RECORDS FOR PROCESSING: Begin
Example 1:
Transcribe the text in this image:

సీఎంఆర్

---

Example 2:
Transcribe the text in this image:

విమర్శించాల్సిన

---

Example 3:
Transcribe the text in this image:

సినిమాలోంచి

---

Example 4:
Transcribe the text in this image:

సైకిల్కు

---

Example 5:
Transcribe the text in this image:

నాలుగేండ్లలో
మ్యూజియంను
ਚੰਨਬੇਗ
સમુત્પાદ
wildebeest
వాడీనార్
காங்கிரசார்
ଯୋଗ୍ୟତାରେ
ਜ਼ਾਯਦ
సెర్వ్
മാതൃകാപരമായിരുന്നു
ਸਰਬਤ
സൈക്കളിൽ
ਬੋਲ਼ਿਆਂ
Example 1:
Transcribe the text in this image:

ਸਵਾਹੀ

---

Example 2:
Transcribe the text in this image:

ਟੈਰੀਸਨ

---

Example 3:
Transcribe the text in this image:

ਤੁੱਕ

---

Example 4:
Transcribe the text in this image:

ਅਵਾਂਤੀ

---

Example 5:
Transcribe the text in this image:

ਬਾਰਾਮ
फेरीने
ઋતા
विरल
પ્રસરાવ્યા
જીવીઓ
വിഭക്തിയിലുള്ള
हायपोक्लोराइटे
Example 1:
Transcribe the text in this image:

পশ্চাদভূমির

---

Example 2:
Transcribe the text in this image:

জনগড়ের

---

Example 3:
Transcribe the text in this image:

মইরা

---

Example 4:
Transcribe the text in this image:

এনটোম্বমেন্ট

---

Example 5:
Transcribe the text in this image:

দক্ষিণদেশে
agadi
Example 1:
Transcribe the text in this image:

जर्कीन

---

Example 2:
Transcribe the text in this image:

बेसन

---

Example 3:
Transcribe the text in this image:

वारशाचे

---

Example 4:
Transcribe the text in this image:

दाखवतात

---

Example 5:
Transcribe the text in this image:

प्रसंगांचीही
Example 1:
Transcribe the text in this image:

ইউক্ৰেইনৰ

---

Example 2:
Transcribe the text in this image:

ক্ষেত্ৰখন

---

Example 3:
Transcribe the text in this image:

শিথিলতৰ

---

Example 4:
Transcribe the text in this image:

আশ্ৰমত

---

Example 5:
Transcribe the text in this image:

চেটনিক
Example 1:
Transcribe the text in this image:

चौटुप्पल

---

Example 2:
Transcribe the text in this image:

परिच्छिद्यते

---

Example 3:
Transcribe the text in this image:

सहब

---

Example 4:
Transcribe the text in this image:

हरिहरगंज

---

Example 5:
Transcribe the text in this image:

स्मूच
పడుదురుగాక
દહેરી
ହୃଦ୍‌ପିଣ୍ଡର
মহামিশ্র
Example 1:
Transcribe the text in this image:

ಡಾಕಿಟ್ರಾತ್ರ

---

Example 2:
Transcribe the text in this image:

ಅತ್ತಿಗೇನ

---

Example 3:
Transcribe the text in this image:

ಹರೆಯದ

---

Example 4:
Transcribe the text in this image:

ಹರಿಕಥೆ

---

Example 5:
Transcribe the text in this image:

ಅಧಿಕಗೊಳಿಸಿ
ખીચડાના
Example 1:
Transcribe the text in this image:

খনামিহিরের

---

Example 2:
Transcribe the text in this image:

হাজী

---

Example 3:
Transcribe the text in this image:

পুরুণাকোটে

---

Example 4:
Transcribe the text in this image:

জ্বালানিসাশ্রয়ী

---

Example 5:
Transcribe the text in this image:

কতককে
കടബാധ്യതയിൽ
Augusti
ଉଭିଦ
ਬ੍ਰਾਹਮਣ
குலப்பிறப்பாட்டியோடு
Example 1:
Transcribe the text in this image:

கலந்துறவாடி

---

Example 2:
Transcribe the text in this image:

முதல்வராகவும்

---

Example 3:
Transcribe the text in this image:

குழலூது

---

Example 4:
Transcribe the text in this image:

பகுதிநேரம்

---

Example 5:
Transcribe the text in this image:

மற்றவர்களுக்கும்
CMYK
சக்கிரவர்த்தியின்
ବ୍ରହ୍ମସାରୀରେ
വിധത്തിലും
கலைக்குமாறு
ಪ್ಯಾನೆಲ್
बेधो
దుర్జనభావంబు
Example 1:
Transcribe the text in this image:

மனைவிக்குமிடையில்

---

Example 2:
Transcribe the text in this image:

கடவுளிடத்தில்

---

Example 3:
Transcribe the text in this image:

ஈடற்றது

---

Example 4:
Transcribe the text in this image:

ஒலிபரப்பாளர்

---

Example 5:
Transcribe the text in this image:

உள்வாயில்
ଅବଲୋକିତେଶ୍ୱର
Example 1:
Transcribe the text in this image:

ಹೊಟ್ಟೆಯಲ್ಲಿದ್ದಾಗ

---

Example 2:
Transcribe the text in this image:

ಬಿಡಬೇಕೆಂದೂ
RECORDS FOR PROCESSING: End
### INSTRUCTIONS TO FOLLOW
Keeping every line exactly as it is, copy all the records.

### FINISHED EXERCISE
Example 1:
Transcribe the text in this image:

సీఎంఆర్

---

Example 2:
Transcribe the text in this image:

విమర్శించాల్సిన

---

Example 3:
Transcribe the text in this image:

సినిమాలోంచి

---

Example 4:
Transcribe the text in this image:

సైకిల్కు

---

Example 5:
Transcribe the text in this image:

నాలుగేండ్లలో
మ్యూజియంను
ਚੰਨਬੇਗ
સમુત્પાદ
wildebeest
వాడీనార్
காங்கிரசார்
ଯୋଗ୍ୟତାରେ
ਜ਼ਾਯਦ
సెర్వ్
മാതൃകാപരമായിരുന്നു
ਸਰਬਤ
സൈക്കളിൽ
ਬੋਲ਼ਿਆਂ
Example 1:
Transcribe the text in this image:

ਸਵਾਹੀ

---

Example 2:
Transcribe the text in this image:

ਟੈਰੀਸਨ

---

Example 3:
Transcribe the text in this image:

ਤੁੱਕ

---

Example 4:
Transcribe the text in this image:

ਅਵਾਂਤੀ

---

Example 5:
Transcribe the text in this image:

ਬਾਰਾਮ
फेरीने
ઋતા
विरल
પ્રસરાવ્યા
જીવીઓ
വിഭക്തിയിലുള്ള
हायपोक्लोराइटे
Example 1:
Transcribe the text in this image:

পশ্চাদভূমির

---

Example 2:
Transcribe the text in this image:

জনগড়ের

---

Example 3:
Transcribe the text in this image:

মইরা

---

Example 4:
Transcribe the text in this image:

এনটোম্বমেন্ট

---

Example 5:
Transcribe the text in this image:

দক্ষিণদেশে
agadi
Example 1:
Transcribe the text in this image:

जर्कीन

---

Example 2:
Transcribe the text in this image:

बेसन

---

Example 3:
Transcribe the text in this image:

वारशाचे

---

Example 4:
Transcribe the text in this image:

दाखवतात

---

Example 5:
Transcribe the text in this image:

प्रसंगांचीही
Example 1:
Transcribe the text in this image:

ইউক্ৰেইনৰ

---

Example 2:
Transcribe the text in this image:

ক্ষেত্ৰখন

---

Example 3:
Transcribe the text in this image:

শিথিলতৰ

---

Example 4:
Transcribe the text in this image:

আশ্ৰমত

---

Example 5:
Transcribe the text in this image:

চেটনিক
Example 1:
Transcribe the text in this image:

चौटुप्पल

---

Example 2:
Transcribe the text in this image:

परिच्छिद्यते

---

Example 3:
Transcribe the text in this image:

सहब

---

Example 4:
Transcribe the text in this image:

हरिहरगंज

---

Example 5:
Transcribe the text in this image:

स्मूच
పడుదురుగాక
દહેરી
ହୃଦ୍‌ପିଣ୍ଡର
মহামিশ্র
Example 1:
Transcribe the text in this image:

ಡಾಕಿಟ್ರಾತ್ರ

---

Example 2:
Transcribe the text in this image:

ಅತ್ತಿಗೇನ

---

Example 3:
Transcribe the text in this image:

ಹರೆಯದ

---

Example 4:
Transcribe the text in this image:

ಹರಿಕಥೆ

---

Example 5:
Transcribe the text in this image:

ಅಧಿಕಗೊಳಿಸಿ
ખીચડાના
Example 1:
Transcribe the text in this image:

খনামিহিরের

---

Example 2:
Transcribe the text in this image:

হাজী

---

Example 3:
Transcribe the text in this image:

পুরুণাকোটে

---

Example 4:
Transcribe the text in this image:

জ্বালানিসাশ্রয়ী

---

Example 5:
Transcribe the text in this image:

কতককে
കടബാധ്യതയിൽ
Augusti
ଉଭିଦ
ਬ੍ਰਾਹਮਣ
குலப்பிறப்பாட்டியோடு
Example 1:
Transcribe the text in this image:

கலந்துறவாடி

---

Example 2:
Transcribe the text in this image:

முதல்வராகவும்

---

Example 3:
Transcribe the text in this image:

குழலூது

---

Example 4:
Transcribe the text in this image:

பகுதிநேரம்

---

Example 5:
Transcribe the text in this image:

மற்றவர்களுக்கும்
CMYK
சக்கிரவர்த்தியின்
ବ୍ରହ୍ମସାରୀରେ
വിധത്തിലും
கலைக்குமாறு
ಪ್ಯಾನೆಲ್
बेधो
దుర్జనభావంబు
Example 1:
Transcribe the text in this image:

மனைவிக்குமிடையில்

---

Example 2:
Transcribe the text in this image:

கடவுளிடத்தில்

---

Example 3:
Transcribe the text in this image:

ஈடற்றது

---

Example 4:
Transcribe the text in this image:

ஒலிபரப்பாளர்

---

Example 5:
Transcribe the text in this image:

உள்வாயில்
ଅବଲୋକିତେଶ୍ୱର
Example 1:
Transcribe the text in this image:

ಹೊಟ್ಟೆಯಲ್ಲಿದ್ದಾಗ

---

Example 2:
Transcribe the text in this image:

ಬಿಡಬೇಕೆಂದೂ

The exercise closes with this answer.